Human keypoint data

◇ ◇ ◇ ◇

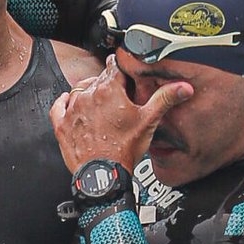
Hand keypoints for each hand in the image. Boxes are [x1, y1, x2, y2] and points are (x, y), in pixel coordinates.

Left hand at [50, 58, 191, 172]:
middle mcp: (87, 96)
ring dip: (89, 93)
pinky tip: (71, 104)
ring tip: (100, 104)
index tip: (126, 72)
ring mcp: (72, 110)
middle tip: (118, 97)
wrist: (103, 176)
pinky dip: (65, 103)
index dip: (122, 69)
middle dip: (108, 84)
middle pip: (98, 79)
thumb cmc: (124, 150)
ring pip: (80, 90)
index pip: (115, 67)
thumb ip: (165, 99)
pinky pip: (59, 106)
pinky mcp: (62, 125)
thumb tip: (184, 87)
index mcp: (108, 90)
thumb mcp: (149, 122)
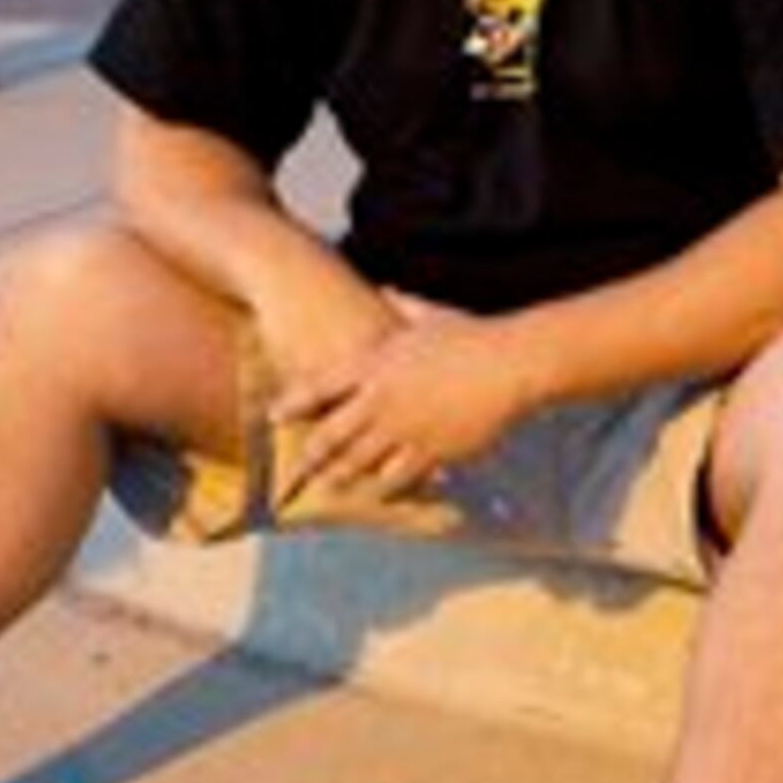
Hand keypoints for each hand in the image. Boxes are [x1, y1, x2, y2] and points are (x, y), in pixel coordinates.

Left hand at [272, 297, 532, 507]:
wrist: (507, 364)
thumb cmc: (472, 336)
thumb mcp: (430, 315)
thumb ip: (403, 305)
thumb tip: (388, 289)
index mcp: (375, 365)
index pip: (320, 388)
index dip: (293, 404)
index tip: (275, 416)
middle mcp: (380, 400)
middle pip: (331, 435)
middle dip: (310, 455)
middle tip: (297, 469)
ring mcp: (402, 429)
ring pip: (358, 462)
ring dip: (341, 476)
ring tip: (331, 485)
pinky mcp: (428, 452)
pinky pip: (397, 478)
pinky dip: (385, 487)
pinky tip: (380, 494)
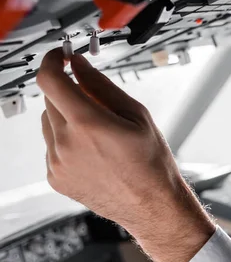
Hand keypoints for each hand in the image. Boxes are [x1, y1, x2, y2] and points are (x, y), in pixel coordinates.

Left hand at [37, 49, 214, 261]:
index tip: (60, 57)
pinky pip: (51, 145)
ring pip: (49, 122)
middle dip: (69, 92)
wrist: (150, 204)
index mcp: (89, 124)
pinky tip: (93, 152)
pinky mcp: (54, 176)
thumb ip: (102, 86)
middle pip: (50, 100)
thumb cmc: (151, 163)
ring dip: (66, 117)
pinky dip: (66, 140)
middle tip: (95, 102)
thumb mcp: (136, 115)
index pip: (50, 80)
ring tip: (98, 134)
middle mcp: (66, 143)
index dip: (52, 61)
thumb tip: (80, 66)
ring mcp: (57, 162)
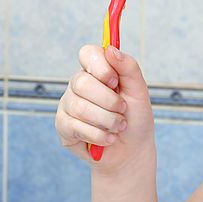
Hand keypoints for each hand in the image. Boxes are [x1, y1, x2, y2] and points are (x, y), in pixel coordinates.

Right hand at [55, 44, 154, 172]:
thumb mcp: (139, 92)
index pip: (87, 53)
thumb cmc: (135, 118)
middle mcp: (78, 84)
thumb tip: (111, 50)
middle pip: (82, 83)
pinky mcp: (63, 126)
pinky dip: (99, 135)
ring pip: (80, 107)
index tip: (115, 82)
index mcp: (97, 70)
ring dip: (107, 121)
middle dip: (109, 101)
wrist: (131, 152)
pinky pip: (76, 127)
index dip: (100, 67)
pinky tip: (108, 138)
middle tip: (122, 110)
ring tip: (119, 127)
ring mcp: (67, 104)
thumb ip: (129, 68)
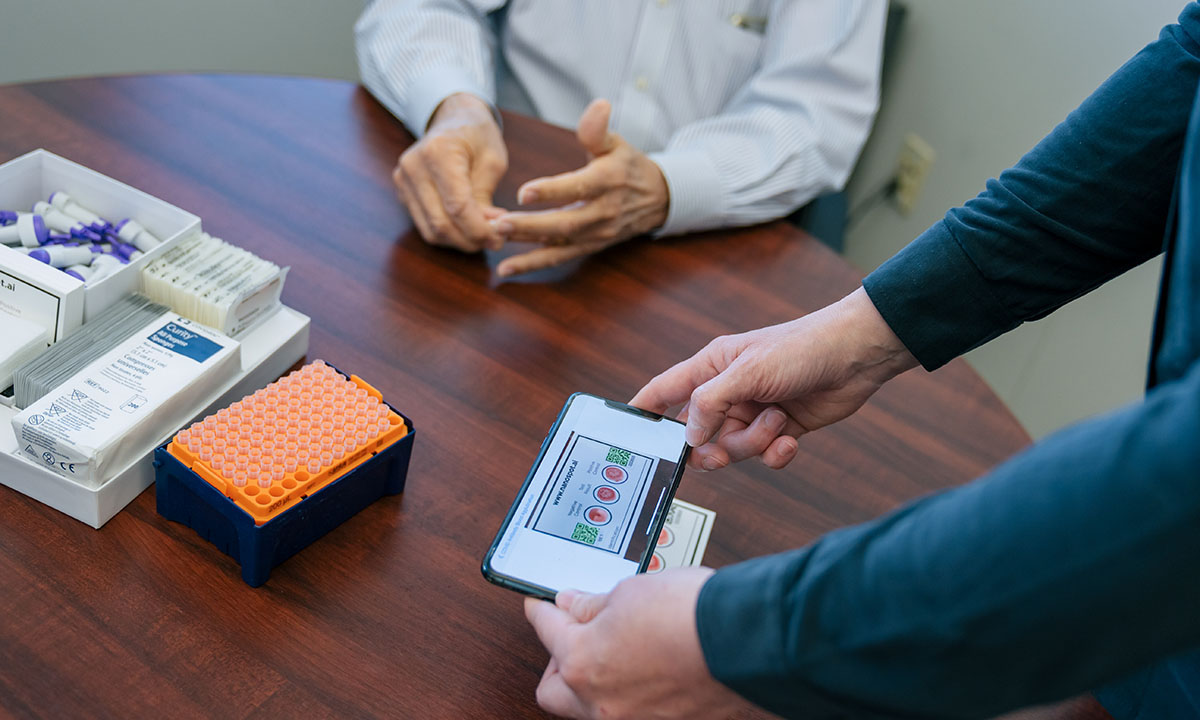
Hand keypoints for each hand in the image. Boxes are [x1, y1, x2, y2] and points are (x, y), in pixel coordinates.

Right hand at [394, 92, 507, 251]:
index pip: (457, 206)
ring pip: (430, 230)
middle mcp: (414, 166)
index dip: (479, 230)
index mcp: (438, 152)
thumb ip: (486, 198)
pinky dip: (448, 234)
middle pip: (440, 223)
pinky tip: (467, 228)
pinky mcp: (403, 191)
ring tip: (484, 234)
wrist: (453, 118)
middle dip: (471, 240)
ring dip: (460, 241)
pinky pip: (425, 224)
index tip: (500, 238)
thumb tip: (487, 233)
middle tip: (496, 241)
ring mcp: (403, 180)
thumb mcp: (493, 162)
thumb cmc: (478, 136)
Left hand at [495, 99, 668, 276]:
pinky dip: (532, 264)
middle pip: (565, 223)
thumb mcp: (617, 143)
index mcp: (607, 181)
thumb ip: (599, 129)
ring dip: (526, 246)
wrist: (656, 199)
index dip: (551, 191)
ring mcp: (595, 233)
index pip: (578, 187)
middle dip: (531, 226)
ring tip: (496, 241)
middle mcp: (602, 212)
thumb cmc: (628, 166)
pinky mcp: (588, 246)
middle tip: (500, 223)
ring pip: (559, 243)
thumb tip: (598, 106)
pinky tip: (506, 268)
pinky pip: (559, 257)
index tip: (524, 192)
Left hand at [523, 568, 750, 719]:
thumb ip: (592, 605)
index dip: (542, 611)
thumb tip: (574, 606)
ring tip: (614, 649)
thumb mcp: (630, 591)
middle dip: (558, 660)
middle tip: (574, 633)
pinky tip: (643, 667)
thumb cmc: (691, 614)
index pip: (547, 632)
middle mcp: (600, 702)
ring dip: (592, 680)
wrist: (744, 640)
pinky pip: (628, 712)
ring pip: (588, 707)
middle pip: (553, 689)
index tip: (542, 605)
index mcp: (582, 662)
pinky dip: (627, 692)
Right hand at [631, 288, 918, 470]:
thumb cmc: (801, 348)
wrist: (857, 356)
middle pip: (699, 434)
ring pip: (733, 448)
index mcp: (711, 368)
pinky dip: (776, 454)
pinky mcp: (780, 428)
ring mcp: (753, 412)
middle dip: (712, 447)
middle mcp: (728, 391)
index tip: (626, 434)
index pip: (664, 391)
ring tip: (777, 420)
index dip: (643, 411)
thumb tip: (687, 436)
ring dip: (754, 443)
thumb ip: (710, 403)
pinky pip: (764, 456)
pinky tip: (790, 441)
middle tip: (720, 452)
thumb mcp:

◇ ◇ ◇ ◇

- Task to carry out
Above are the records; copy exactly the lines from the one with "thumb ip: (592, 605)" through the final line.

- Answer to the problem
thumb ip: (592, 605)
index dip: (542, 611)
thumb tip: (574, 606)
ring tip: (614, 649)
thumb mcp: (630, 591)
middle dip: (558, 660)
middle tip: (574, 633)
pinky tip: (643, 667)
thumb cmc: (691, 614)
index pip: (547, 632)
middle mcp: (600, 702)
ring dip: (592, 680)
wrist: (744, 640)
pinky pip: (628, 712)
ring pip: (588, 707)
middle pip: (553, 689)
index tip: (542, 605)
index mcp: (582, 662)
pinky dip: (627, 692)
Right hand at [631, 288, 918, 470]:
thumb cmc: (801, 348)
wrist: (857, 356)
middle pip: (699, 434)
ring pip: (733, 448)
index mcp: (711, 368)
pinky dip: (776, 454)
pinky mcp: (780, 428)
ring mcp: (753, 412)
middle dip: (712, 447)
middle mcp: (728, 391)
index tip: (626, 434)
index pip: (664, 391)
ring tip: (777, 420)
index dip: (643, 411)
thumb tip: (687, 436)
ring dip: (754, 443)
thumb ip: (710, 403)
pinky pip: (764, 456)
pinky tip: (790, 441)
middle tip: (720, 452)
thumb mcp:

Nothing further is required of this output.